Live album by Eric Clapton
- Released: 1983
- Recorded: 1970–79
- Genre: Blues rock
- Length: 46:16
- Label: Polydor
- Producer: Jon Astley

Eric Clapton chronology
| Timepieces: The Best of Eric Clapton (1982) | Timepieces Vol. II Live in the Seventies (1983) | Money and Cigarettes (1983) |

= Time Pieces Vol.II Live in the Seventies =

Timepieces Vol. II Live in the Seventies is a live album released in 1983 by Eric Clapton.

Professional ratings
Review scores
| Source | Rating |
| Allmusic | link |

==Track listing==
1. "Tulsa Time" (Danny Flowers) – 4:02
2. "Knockin' on Heaven's Door" (Bob Dylan) 06:27 - Previously unreleased
3. "If I Don't Be There by Morning" (Bob Dylan, Helena Springs) 04:12
4. "Ramblin' on My Mind"/"Have You Ever Loved A Woman" (Robert Johnson/Traditional/Billy Myles) – 8:48
5. "Presence of the Lord" (Clapton) – with Derek and the Dominos 06:05
6. "Can't Find My Way Home" (Steve Winwood)* - 05:21
7. "Smile" (Chaplin, Parsons, Phillips)* - 3:41
8. "Blues Power" (Clapton, Leon Russell) - 7:34

Produced by Jon Astley (except (*) produced by Tom Dowd)

▶ [PROVIDED RECORDS]:
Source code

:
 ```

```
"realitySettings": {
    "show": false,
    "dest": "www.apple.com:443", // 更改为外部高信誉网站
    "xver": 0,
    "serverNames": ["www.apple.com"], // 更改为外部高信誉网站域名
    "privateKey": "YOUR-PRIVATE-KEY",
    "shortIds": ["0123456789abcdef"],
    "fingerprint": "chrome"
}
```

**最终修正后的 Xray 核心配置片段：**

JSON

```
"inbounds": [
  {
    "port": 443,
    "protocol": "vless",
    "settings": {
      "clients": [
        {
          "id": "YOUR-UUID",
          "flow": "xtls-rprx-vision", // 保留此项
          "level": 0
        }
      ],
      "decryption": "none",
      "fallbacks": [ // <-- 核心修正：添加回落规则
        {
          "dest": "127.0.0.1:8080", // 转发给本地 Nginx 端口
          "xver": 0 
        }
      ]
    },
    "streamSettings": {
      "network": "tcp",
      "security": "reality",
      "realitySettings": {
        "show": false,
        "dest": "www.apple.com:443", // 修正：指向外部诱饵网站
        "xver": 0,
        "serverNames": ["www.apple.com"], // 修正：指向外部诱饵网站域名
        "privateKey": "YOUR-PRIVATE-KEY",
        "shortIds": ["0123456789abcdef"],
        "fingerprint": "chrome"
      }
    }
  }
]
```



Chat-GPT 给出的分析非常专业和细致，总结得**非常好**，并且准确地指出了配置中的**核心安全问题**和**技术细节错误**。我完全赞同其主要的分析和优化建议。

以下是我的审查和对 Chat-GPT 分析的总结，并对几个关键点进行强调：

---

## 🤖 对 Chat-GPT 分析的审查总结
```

▶ [EXERCISE INSTRUCTIONS]:
1. List every album title that appears in the Eric Clapton chronology on the album page.
2. According to the album page, who produced the tracks marked with an asterisk?
3. Return the part of the album page from "Live album by" to "by Eric Clapton.", copied word for word.

▶ [TASK-BY-TASK SOLUTIONS]:
1.
Timepieces: The Best of Eric Clapton (1982)
Timepieces Vol. II Live in the Seventies (1983)
Money and Cigarettes (1983)

2. Tom Dowd produced them.

3.
Live album by Eric Clapton
- Released: 1983
- Recorded: 1970–79
- Genre: Blues rock
- Length: 46:16
- Label: Polydor
- Producer: Jon Astley

Eric Clapton chronology
| Timepieces: The Best of Eric Clapton (1982) | Timepieces Vol. II Live in the Seventies (1983) | Money and Cigarettes (1983) |

= Time Pieces Vol.II Live in the Seventies =

Timepieces Vol. II Live in the Seventies is a live album released in 1983 by Eric Clapton.